On that fateful night, the safety equipment in reactor four was disabled to allow operators to train on emergency procedures, but fuel had been stacked incorrectly, and the reactor itself had been cheaply built in the face of mounting technical, procurement, and economic challenges presented by a defunct Soviet system.

At its broadest, Higginbotham’s story is an exposé of the failures of the USSR and invites speculation about how the disaster might have contributed to the collapse of the Soviet empire itself.

Against the backdrop of official dysfunction and neglect, Higginbotham finds the heroism of individual scientists, engineers, technicians, and soldiers who either came to build and manage the Chernobyl project with so much hope, or else arrived to contain the disaster at great risk to themselves personally.

There is the Air Force colonel who spends all day on the rooftop of a high-rise hotel, directing helicopters dropping sand and clay onto the reactor in an effort to smother the burning fuel.

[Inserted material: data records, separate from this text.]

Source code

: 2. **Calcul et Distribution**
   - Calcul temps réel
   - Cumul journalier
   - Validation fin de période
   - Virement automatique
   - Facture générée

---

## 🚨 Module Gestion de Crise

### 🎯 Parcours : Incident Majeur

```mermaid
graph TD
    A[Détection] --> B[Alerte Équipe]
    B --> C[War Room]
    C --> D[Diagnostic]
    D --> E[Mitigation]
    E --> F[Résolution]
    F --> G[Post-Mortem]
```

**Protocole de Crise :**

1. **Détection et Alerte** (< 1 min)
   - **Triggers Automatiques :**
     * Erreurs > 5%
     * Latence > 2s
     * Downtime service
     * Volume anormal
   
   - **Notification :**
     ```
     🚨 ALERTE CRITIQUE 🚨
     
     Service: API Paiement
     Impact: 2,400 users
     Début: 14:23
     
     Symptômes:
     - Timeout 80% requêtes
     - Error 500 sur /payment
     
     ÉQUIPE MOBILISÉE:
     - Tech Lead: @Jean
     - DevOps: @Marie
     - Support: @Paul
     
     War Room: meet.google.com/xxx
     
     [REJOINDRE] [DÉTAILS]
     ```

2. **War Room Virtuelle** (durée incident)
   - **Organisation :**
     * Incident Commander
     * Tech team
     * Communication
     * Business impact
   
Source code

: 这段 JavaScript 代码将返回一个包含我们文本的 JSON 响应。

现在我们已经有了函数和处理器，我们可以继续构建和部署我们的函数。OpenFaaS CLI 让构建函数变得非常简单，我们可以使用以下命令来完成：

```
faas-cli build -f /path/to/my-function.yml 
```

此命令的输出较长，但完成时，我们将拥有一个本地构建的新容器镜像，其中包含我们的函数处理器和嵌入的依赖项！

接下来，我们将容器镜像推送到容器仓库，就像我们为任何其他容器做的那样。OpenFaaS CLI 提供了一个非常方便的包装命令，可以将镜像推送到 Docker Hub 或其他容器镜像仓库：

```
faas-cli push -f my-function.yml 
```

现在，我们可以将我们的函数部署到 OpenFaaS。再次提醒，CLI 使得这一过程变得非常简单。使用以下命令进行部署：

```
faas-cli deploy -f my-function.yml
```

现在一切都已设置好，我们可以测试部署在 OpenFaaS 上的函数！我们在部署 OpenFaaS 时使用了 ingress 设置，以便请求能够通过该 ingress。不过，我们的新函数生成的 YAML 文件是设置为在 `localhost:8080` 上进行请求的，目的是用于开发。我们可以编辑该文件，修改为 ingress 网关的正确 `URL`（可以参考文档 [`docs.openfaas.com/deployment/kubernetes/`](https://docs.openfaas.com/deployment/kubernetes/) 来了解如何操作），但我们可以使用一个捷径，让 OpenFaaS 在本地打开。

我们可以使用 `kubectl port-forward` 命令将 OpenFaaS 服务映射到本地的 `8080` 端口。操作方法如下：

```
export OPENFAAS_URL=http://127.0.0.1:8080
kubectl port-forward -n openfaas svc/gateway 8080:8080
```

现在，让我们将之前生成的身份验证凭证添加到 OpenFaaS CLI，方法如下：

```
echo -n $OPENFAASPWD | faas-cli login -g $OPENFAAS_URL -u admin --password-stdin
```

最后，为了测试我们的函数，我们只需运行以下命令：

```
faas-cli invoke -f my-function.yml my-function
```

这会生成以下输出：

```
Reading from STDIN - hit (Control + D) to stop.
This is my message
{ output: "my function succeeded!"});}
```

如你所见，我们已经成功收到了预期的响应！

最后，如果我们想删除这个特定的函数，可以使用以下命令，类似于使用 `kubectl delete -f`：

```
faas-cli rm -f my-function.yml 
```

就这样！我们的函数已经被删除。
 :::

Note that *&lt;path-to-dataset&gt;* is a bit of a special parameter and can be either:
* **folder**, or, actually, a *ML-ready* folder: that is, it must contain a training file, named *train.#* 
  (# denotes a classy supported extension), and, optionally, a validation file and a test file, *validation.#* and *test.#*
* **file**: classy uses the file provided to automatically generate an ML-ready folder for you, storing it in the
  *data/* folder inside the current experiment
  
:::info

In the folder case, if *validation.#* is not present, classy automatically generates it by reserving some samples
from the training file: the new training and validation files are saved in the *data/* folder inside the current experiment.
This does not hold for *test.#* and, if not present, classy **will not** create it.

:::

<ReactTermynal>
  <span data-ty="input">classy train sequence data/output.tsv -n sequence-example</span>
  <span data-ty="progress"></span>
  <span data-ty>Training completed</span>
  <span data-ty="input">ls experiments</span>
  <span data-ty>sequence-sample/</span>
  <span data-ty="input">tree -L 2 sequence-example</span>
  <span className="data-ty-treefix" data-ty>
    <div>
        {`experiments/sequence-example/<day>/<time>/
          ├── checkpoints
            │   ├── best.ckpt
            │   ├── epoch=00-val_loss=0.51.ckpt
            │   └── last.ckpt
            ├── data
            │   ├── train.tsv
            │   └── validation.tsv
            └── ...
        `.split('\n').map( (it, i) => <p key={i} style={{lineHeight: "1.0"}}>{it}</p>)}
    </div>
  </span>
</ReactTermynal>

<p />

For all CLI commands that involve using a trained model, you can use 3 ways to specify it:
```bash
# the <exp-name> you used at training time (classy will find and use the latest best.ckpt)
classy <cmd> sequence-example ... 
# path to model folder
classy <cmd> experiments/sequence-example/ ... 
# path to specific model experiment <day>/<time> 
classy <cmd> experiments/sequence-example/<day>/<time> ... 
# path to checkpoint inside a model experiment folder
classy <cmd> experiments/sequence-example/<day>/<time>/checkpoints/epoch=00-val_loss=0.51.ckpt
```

Almost 600 Soviet pilots dropped 5,000 tons before engineers realized the velocity of the crashing material was compromising the concrete foundation under the reactor and raising the danger of contaminating the drinking water of 30 million people.

There is the doctor in Moscow’s special radiation hospital who began her life in one of the secret nuclear cities and practically discovered radiation poisoning in the Soviet Union. There are officials from nearby Pripyat — appropriated as an extension of the Chernobyl station — trying in vain to help the town’s displaced population. There are the engineers and construction crews who erected a massive dome to prevent the further release of radioactive material into the atmosphere.

The explosion killed two reactor operators immediately and activated an unprecedented national emergency response. By April 27th, the 21,000 residents of Pripyat had been evacuated to outside the 20-mile exclusion zone.

Over 200 operators, security guards, firefighters, and even those fishing in an inlet near the reactor were taken to Moscow’s radiation-treatment hospital. The aircraft that brought them was stripped and decommissioned. The bus that transported them from the airport was buried. More than 100 patients were diagnosed with acute radiation syndrome; 10 were immediately considered beyond help.

Officially, the Chernobyl tragedy killed 28 within months and another 15 (of thyroid cancer) in a few years. It may well have affected as many as 4,000 individuals over the ensuing years, though a formal accounting of the casualties happened only in 2005.

Chernobyl joined the list of nuclear horrors that started in World War II and eventually included Three Mile Island in the United States. It has now been followed by the 2011 Fukushima reactor meltdown in Japan.

In contrast to the mushroom clouds, destroyed cityscapes, and bedraggled survivors that captured the ferocity of the Hiroshima and Nagasaki attacks, images of nuclear reactor accidents are eerily verdant, as if nothing happened. But they do not capture the silence that settles after even the birds have left, sensing invisible death. Higginbotham’s story has broken Chernobyl’s silence, and now even Ukraine’s post-Soviet government is considering contracting the exclusion zone that had kept people out of the area for 33 years.

[Editor's note: This review originally ran in 2019.]

Sunil Dasgupta teaches politics and government at UMBC at the Universities at Shady Grove.